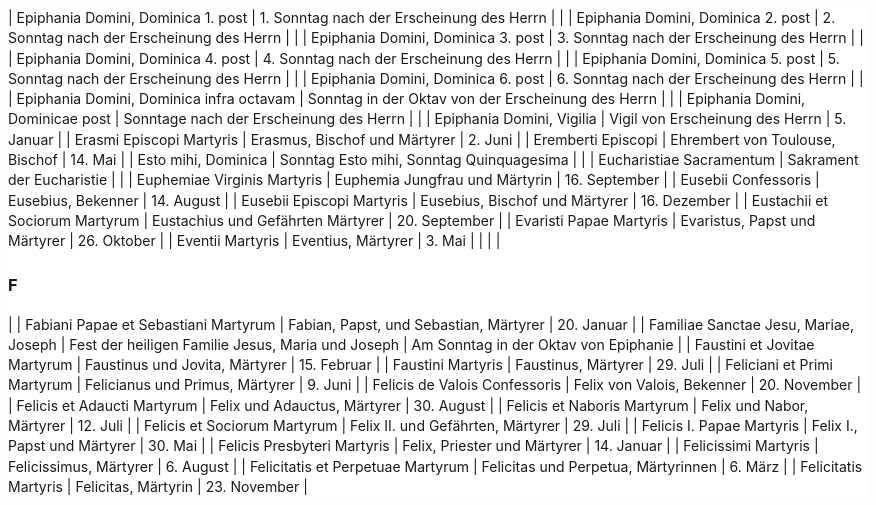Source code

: | Epiphania Domini, Dominica 1. post | 1. Sonntag nach der Erscheinung des Herrn | |
| Epiphania Domini, Dominica 2. post | 2. Sonntag nach der Erscheinung des Herrn | |
| Epiphania Domini, Dominica 3. post | 3. Sonntag nach der Erscheinung des Herrn | |
| Epiphania Domini, Dominica 4. post | 4. Sonntag nach der Erscheinung des Herrn | |
| Epiphania Domini, Dominica 5. post | 5. Sonntag nach der Erscheinung des Herrn | |
| Epiphania Domini, Dominica 6. post | 6. Sonntag nach der Erscheinung des Herrn | |
| Epiphania Domini, Dominica infra octavam | Sonntag in der Oktav von der Erscheinung des Herrn | |
| Epiphania Domini, Dominicae post | Sonntage nach der Erscheinung des Herrn | |
| Epiphania Domini, Vigilia | Vigil von Erscheinung des Herrn | 5. Januar |
| Erasmi Episcopi Martyris | Erasmus, Bischof und Märtyrer | 2. Juni |
| Eremberti Episcopi | Ehrembert von Toulouse, Bischof | 14. Mai |
| Esto mihi, Dominica | Sonntag Esto mihi, Sonntag Quinquagesima | |
| Eucharistiae Sacramentum | Sakrament der Eucharistie | |
| Euphemiae Virginis Martyris | Euphemia Jungfrau und Märtyrin | 16. September |
| Eusebii Confessoris | Eusebius, Bekenner | 14. August |
| Eusebii Episcopi Martyris | Eusebius, Bischof und Märtyrer | 16. Dezember |
| Eustachii et Sociorum Martyrum | Eustachius und Gefährten Märtyrer | 20. September |
| Evaristi Papae Martyris | Evaristus, Papst und Märtyrer | 26. Oktober |
| Eventii Martyris | Eventius, Märtyrer | 3. Mai |
|   |
| 
### F 
 |
| Fabiani Papae et Sebastiani Martyrum | Fabian, Papst, und Sebastian, Märtyrer | 20. Januar |
| Familiae Sanctae Jesu, Mariae, Joseph | Fest der heiligen Familie Jesus, Maria und Joseph | Am Sonntag in der Oktav von Epiphanie |
| Faustini et Jovitae Martyrum | Faustinus und Jovita, Märtyrer | 15. Februar |
| Faustini Martyris | Faustinus, Märtyrer | 29. Juli |
| Feliciani et Primi Martyrum | Felicianus und Primus, Märtyrer | 9. Juni |
| Felicis de Valois Confessoris | Felix von Valois, Bekenner | 20. November |
| Felicis et Adaucti Martyrum | Felix und Adauctus, Märtyrer | 30. August |
| Felicis et Naboris Martyrum | Felix und Nabor, Märtyrer | 12. Juli |
| Felicis et Sociorum Martyrum | Felix II. und Gefährten, Märtyrer | 29. Juli |
| Felicis I. Papae Martyris | Felix I., Papst und Märtyrer | 30. Mai |
| Felicis Presbyteri Martyris | Felix, Priester und Märtyrer | 14. Januar |
| Felicissimi Martyris | Felicissimus, Märtyrer | 6. August |
| Felicitatis et Perpetuae Martyrum | Felicitas und Perpetua, Märtyrinnen | 6. März |
| Felicitatis Martyris | Felicitas, Märtyrin | 23. November |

──────────────────────────────

- [Exercise details]: Reproduce every line above verbatim, leaving the picture out of your answer.

- [Answer for this exercise]:
Source code

: | Epiphania Domini, Dominica 1. post | 1. Sonntag nach der Erscheinung des Herrn | |
| Epiphania Domini, Dominica 2. post | 2. Sonntag nach der Erscheinung des Herrn | |
| Epiphania Domini, Dominica 3. post | 3. Sonntag nach der Erscheinung des Herrn | |
| Epiphania Domini, Dominica 4. post | 4. Sonntag nach der Erscheinung des Herrn | |
| Epiphania Domini, Dominica 5. post | 5. Sonntag nach der Erscheinung des Herrn | |
| Epiphania Domini, Dominica 6. post | 6. Sonntag nach der Erscheinung des Herrn | |
| Epiphania Domini, Dominica infra octavam | Sonntag in der Oktav von der Erscheinung des Herrn | |
| Epiphania Domini, Dominicae post | Sonntage nach der Erscheinung des Herrn | |
| Epiphania Domini, Vigilia | Vigil von Erscheinung des Herrn | 5. Januar |
| Erasmi Episcopi Martyris | Erasmus, Bischof und Märtyrer | 2. Juni |
| Eremberti Episcopi | Ehrembert von Toulouse, Bischof | 14. Mai |
| Esto mihi, Dominica | Sonntag Esto mihi, Sonntag Quinquagesima | |
| Eucharistiae Sacramentum | Sakrament der Eucharistie | |
| Euphemiae Virginis Martyris | Euphemia Jungfrau und Märtyrin | 16. September |
| Eusebii Confessoris | Eusebius, Bekenner | 14. August |
| Eusebii Episcopi Martyris | Eusebius, Bischof und Märtyrer | 16. Dezember |
| Eustachii et Sociorum Martyrum | Eustachius und Gefährten Märtyrer | 20. September |
| Evaristi Papae Martyris | Evaristus, Papst und Märtyrer | 26. Oktober |
| Eventii Martyris | Eventius, Märtyrer | 3. Mai |
|   |
| 
### F 
 |
| Fabiani Papae et Sebastiani Martyrum | Fabian, Papst, und Sebastian, Märtyrer | 20. Januar |
| Familiae Sanctae Jesu, Mariae, Joseph | Fest der heiligen Familie Jesus, Maria und Joseph | Am Sonntag in der Oktav von Epiphanie |
| Faustini et Jovitae Martyrum | Faustinus und Jovita, Märtyrer | 15. Februar |
| Faustini Martyris | Faustinus, Märtyrer | 29. Juli |
| Feliciani et Primi Martyrum | Felicianus und Primus, Märtyrer | 9. Juni |
| Felicis de Valois Confessoris | Felix von Valois, Bekenner | 20. November |
| Felicis et Adaucti Martyrum | Felix und Adauctus, Märtyrer | 30. August |
| Felicis et Naboris Martyrum | Felix und Nabor, Märtyrer | 12. Juli |
| Felicis et Sociorum Martyrum | Felix II. und Gefährten, Märtyrer | 29. Juli |
| Felicis I. Papae Martyris | Felix I., Papst und Märtyrer | 30. Mai |
| Felicis Presbyteri Martyris | Felix, Priester und Märtyrer | 14. Januar |
| Felicissimi Martyris | Felicissimus, Märtyrer | 6. August |
| Felicitatis et Perpetuae Martyrum | Felicitas und Perpetua, Märtyrinnen | 6. März |
| Felicitatis Martyris | Felicitas, Märtyrin | 23. November |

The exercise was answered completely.